É só não falar em ‘quebrado’ ou ‘malacabado’ que a francisca curte.
O ultimo parágrafo, talvez seja a única coisa que nos diferencia. Eu sinto orgulho do meu implante. Porque ele foi uma escolha minha. Eu poderia não usar e me restringir a minha limitação biologica. Ou escolher usá-lo e ver o mundo inteiro se abrir diante dos meus ouvidos. Orgulho porque é uma escolha, a minha escolha. Escolha esta que fiz para mudar a minha vida e, sem querer, mudou outras vidas também, graças aos meus relatos apaixonados.

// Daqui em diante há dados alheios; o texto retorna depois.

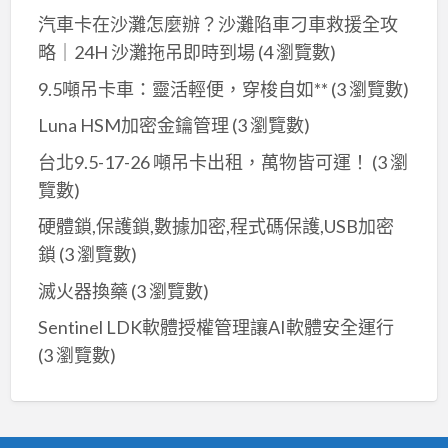
汽車卡在沙灘怎麼辦？沙灘陷車刁車救援全攻
略｜24H 沙灘拖吊即時到場
(4 瀏覽數)
9.5噸吊卡車：靈活輕便，穿梭自如**
(3 瀏覽數)
Luna HSM加密金鑰管理
(3 瀏覽數)
台北9.5-17-26 噸吊卡出租，萬物皆可運！
(3 瀏
覽數)
硬體鎖,保護鎖,數據加密,程式碼保護,USB加密
鎖
(3 瀏覽數)
滅火器換藥
(3 瀏覽數)
Sentinel LDK軟體授權管理讓AI軟體安全運行
(3 瀏覽數)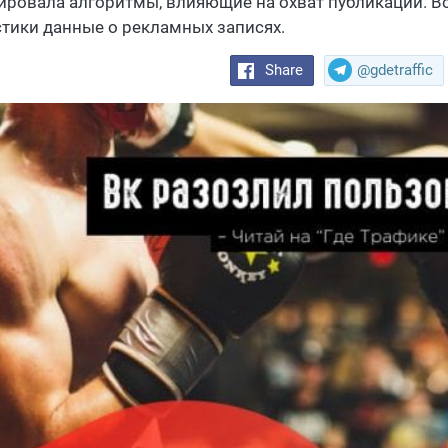
ировала алгоритмы, влияющие на охват публикаций. Во
стики данные о рекламных записях.
Share
@gdetraffic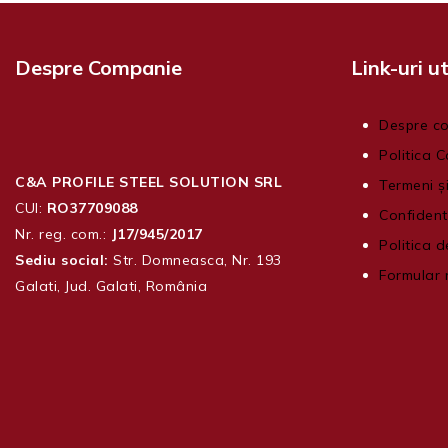
Despre Companie
Link-uri ut
Despre c
Politica C
C&A PROFILE STEEL SOLUTION SRL
Termeni și
CUI:
RO37709088
Confident
Nr. reg. com.:
J17/945/2017
Politica d
Sediu social:
Str. Domneasca, Nr. 193
Formular 
Galati, Jud. Galati, România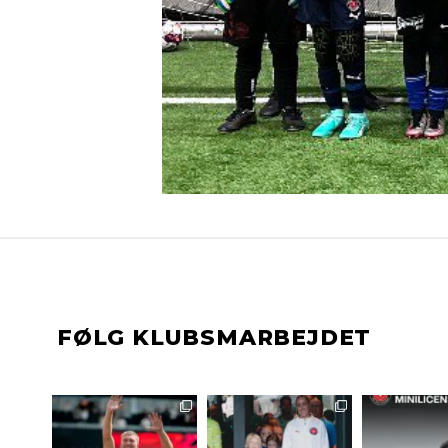
FØLG KLUBSMARBEJDET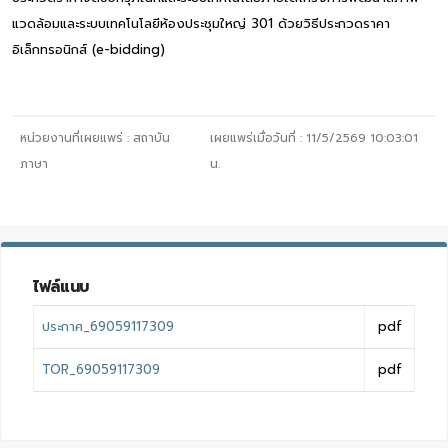
แวดล้อมและระบบเทคโนโลยีห้องประชุมใหญ่ 301 ด้วยวิธีประกวดราคา
อิเล็กทรอนิกส์ (e-bidding)
หน่วยงานที่เผยแพร่ :
สถาบัน
เผยแพร่เมื่อวันที่ :
11/5/2569 10:03:01
ภาษา
น.
ไฟล์แนบ
ประกาศ_69059117309
pdf
TOR_69059117309
pdf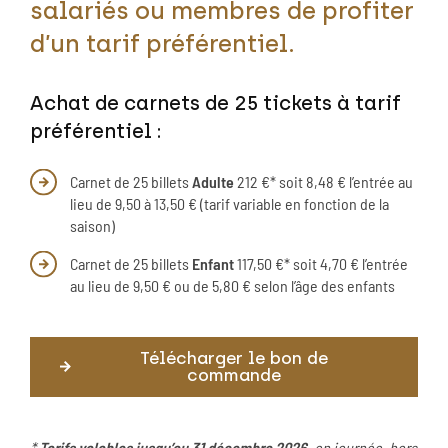
salariés ou membres de profiter
d’un tarif préférentiel.
Achat de carnets de 25 tickets à tarif
préférentiel :
Carnet de 25 billets
Adulte
212 €* soit 8,48 € l’entrée au
lieu de 9,50 à 13,50 € (tarif variable en fonction de la
saison)
Carnet de 25 billets
Enfant
117,50 €* soit 4,70 € l’entrée
au lieu de 9,50 € ou de 5,80 € selon l’âge des enfants
Télécharger le bon de
commande
*
Tarifs valables jusqu’au 31 décembre
2026
, en journée, hors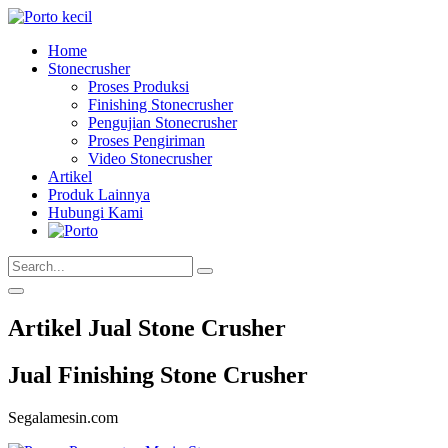
Home
Stonecrusher
Proses Produksi
Finishing Stonecrusher
Pengujian Stonecrusher
Proses Pengiriman
Video Stonecrusher
Artikel
Produk Lainnya
Hubungi Kami
Artikel Jual Stone Crusher
Jual Finishing Stone Crusher
Segalamesin.com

Mas, entendo perfeitamente a sua ausência de orgulho. Talvez o meu seja um pouco de exagero. Afinal, como escreveu bem Milan Kundera em “A Insustentável Leveza do Ser” (meu livro favorito e, ironicamente, uma palavra muito usada para descrever meu livro: leveza): “O que não resulta de uma escolha não é motivo de orgulho nem de lamento. ”
Simples assim.
Adorei o texto!!
Lak, eu poderia ter feito um parágrafo sobre as outras “cadeiras de rodas”, né?! Vc, agora, foi perfeita na comparação… beijos!!